Massive data farms in Utah, collusion with major ISP and telecommunications networks, a lack of oversight on a global scale, and a network of information gathering so all-consuming as to render the quaint notion of “privacy” all but obsolete; it’s the stuff of dystopian science fiction but it’s happening right now. Even with some foreknowledge of what Snowden revealed, the info still hits with the weight of a sledgehammer in the context of the film. Poitras films it all with a sober hand and, excepting some e-mail exchanges and online messages, opts to mostly stay off-camera and focus on Snowden, her fellow journalists, some other key talking heads (like former NSA analyst turned whistleblower William Binney and hacking expert/millenial Jacob Applebaum), and the wide-reaching  fallout from the leaks.

Documentaries are, by their nature, biased.
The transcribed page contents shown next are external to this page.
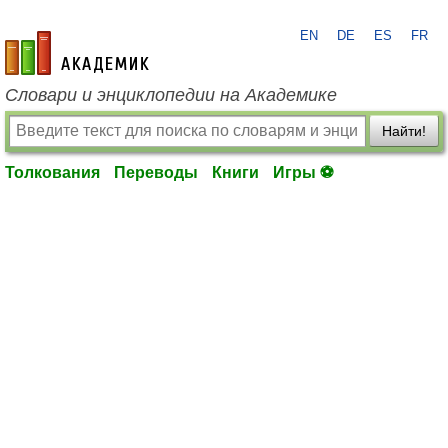
EN
DE
ES
FR
academic.ru
Словари и энциклопедии на Академике
Найти!
Толкования
Переводы
Книги
Игры ⚽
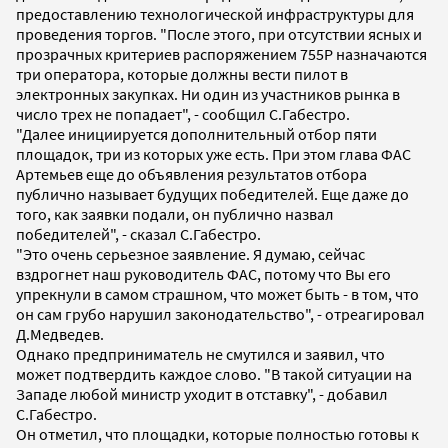
предоставлению технологической инфраструктуры для
проведения торгов. "После этого, при отсутствии ясных и
прозрачных критериев распоряжением 755Р назначаются
три оператора, которые должны вести пилот в
электронных закупках. Ни один из участников рынка в
число трех не попадает", - сообщил С.Габестро.
"Далее инициируется дополнительный отбор пяти
площадок, три из которых уже есть. При этом глава ФАС
Артемьев еще до объявления результатов отбора
публично называет будущих победителей. Еще даже до
того, как заявки подали, он публично назвал
победителей", - сказал С.Габестро.
"Это очень серьезное заявление. Я думаю, сейчас
вздрогнет наш руководитель ФАС, потому что Вы его
упрекнули в самом страшном, что может быть - в том, что
он сам грубо нарушил законодательство", - отреагировал
Д.Медведев.
Однако предприниматель не смутился и заявил, что
может подтвердить каждое слово. "В такой ситуации на
Западе любой министр уходит в отставку", - добавил
С.Габестро.
Он отметил, что площадки, которые полностью готовы к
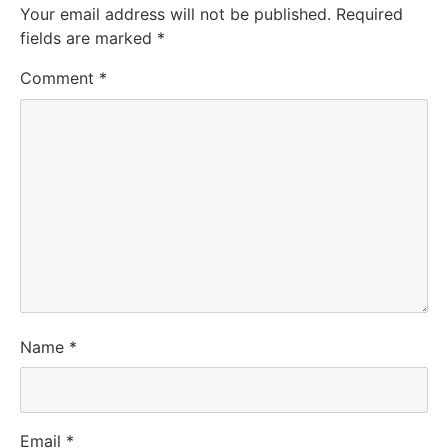
Your email address will not be published.
Required
fields are marked
*
Comment
*
Name
*
Email
*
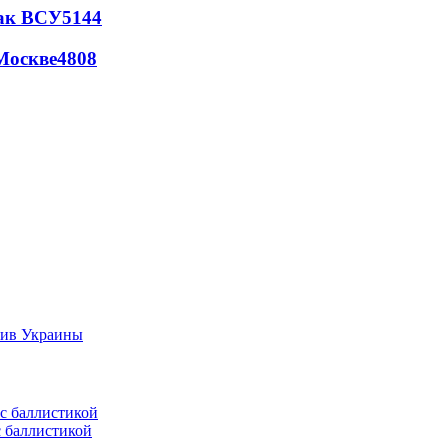
так ВСУ
5144
Москве
4808
тив Украины
с баллистикой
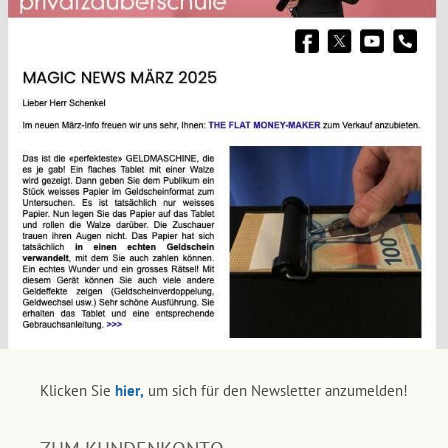
Klicken Sie
hier,
um sich für den Newsletter anzumelden!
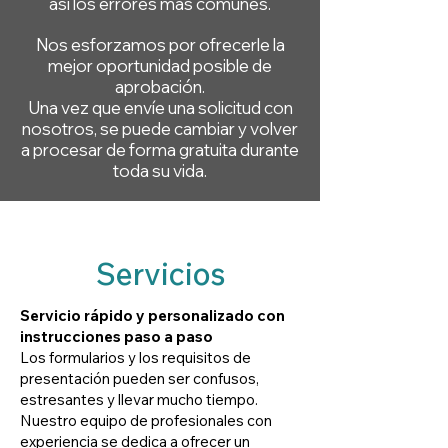
así los errores más comunes.
Nos esforzamos por ofrecerle la
mejor oportunidad posible de
aprobación.
Una vez que envíe una solicitud con
nosotros, se puede cambiar y volver
a procesar de forma gratuita durante
toda su vida.
Servicios
Servicio rápido y personalizado con
instrucciones paso a paso
Los formularios y los requisitos de
presentación pueden ser confusos,
estresantes y llevar mucho tiempo.
Nuestro equipo de profesionales con
experiencia se dedica a ofrecer un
The presence of a camera will change someone’s reaction and, for those being filmed without their knowledge, the filmmaker ultimately chooses what to show and not show, thereby (sometimes inadvertently) introducing a point-of-view. Citizenfour does a relatively good job of presenting what occurred with a minimum amount of editorializing, although some of the asides from the colourful Greenwald are amusing and humanizing, showing what it would be like to be on the ground floor of such a significant event. Snowden himself comes off as bright and idealistic, willing to risk much if not all for his ideas of civil liberty and freedom. The government is represented by an obstinate defence lawyer in a class action suit, the head of the NSA Keith Alexander, and even a quote from Obama himself. What’s shown of their side of the story directly contradicts much of the information contained in the leaks*.

In its approach and weight, Citizenfour most resembles the recent doc The Act of Killing by Joshua Oppenheimer. Both films examine critical occurrences that have deep-seated implications for their respective countries (America and Indonesia). While Citizenfour may have more of a global impact, they are both about bravely standing up against monolithic and ingrained systems of injustice and what happens next. They both also elide some of the more complex and substantial historical and political context of their respective subjects, instead choosing to take a narrower focus that doesn’t overwhelm viewers.

Because it’s a true story and is so recent, Citizenfour offers little in the way of closure. It’s more of a call-to-arms than a self-contained narrative. Having been branded a traitor and charged under the Espionage Act, Snowden has political asylum in Moscow for the time being but his future, much like everyone else’s, remains uncertain. This is the beginning of his story, told soberly and with little fanfare, allowing the implications of the leak to take centre stage. Mostly gripping, at times inert (stylizing this story would probably have the wrong choice), and wholly illuminating, Citizenfour is essential and powerful – an unfortunate but necessary document of how we live now.

 

*Note: I love the U.S. government and all its respective departments! The NSA is the greatest and I would appreciate my  Google searches remaining private and locked down for ever and ever. Thank you.